─── Records for this task

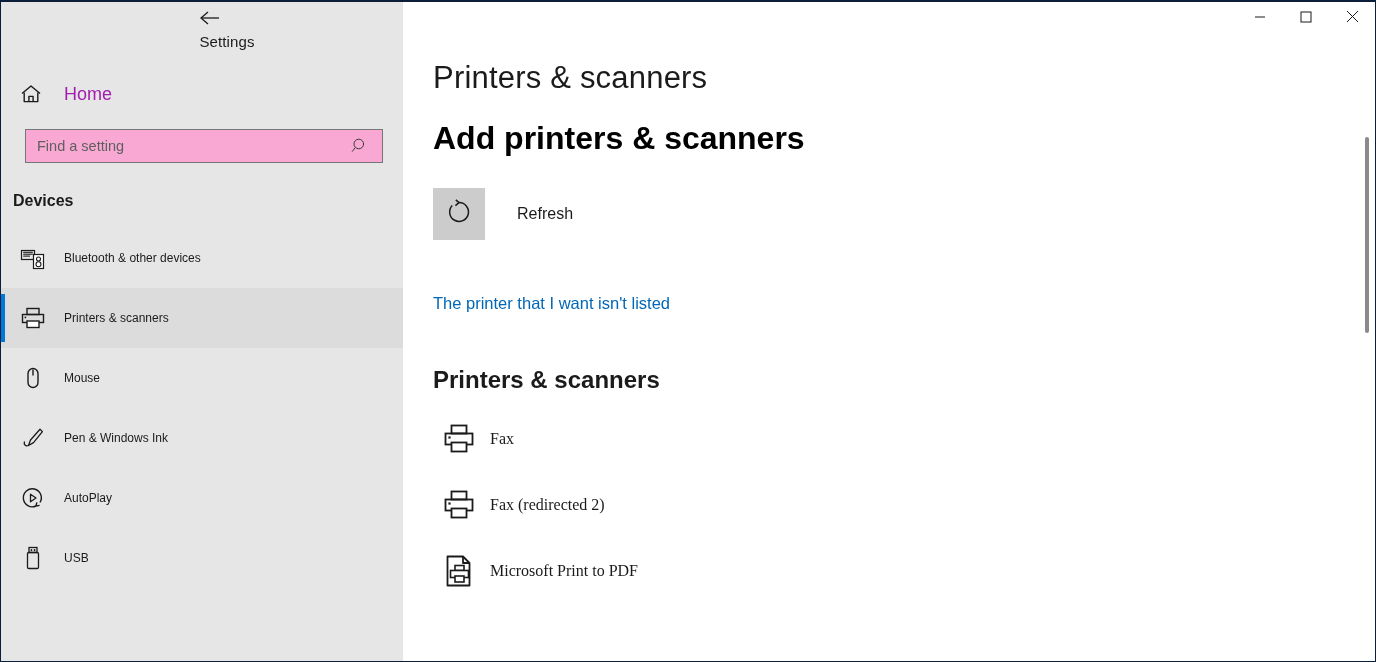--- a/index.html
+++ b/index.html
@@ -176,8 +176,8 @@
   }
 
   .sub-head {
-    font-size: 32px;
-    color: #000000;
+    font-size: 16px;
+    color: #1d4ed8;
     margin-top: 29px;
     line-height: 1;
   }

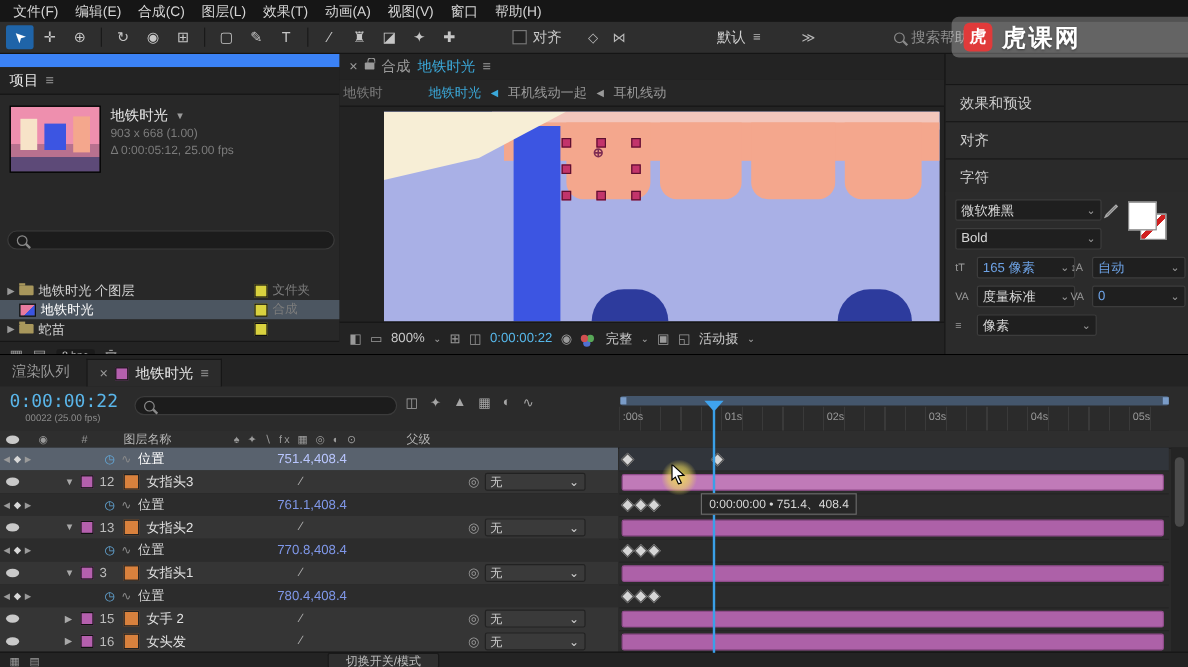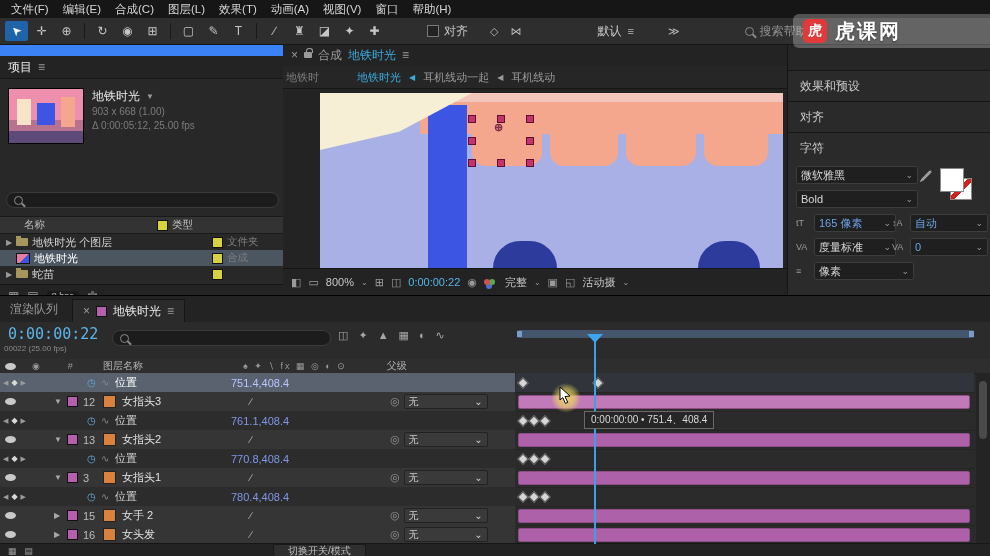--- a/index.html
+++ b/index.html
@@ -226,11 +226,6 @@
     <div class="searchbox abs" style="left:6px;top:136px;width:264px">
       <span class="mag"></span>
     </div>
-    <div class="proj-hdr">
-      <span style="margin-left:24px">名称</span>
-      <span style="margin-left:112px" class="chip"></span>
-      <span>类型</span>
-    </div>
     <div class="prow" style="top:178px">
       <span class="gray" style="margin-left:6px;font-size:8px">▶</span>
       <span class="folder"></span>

──────

Exercise brief ▸ Collect every line above that contains the word "font".

Written response ▸
-    font-size: 32px;
+    font-size: 16px;
       <span class="gray" style="margin-left:6px;font-size:8px">▶</span>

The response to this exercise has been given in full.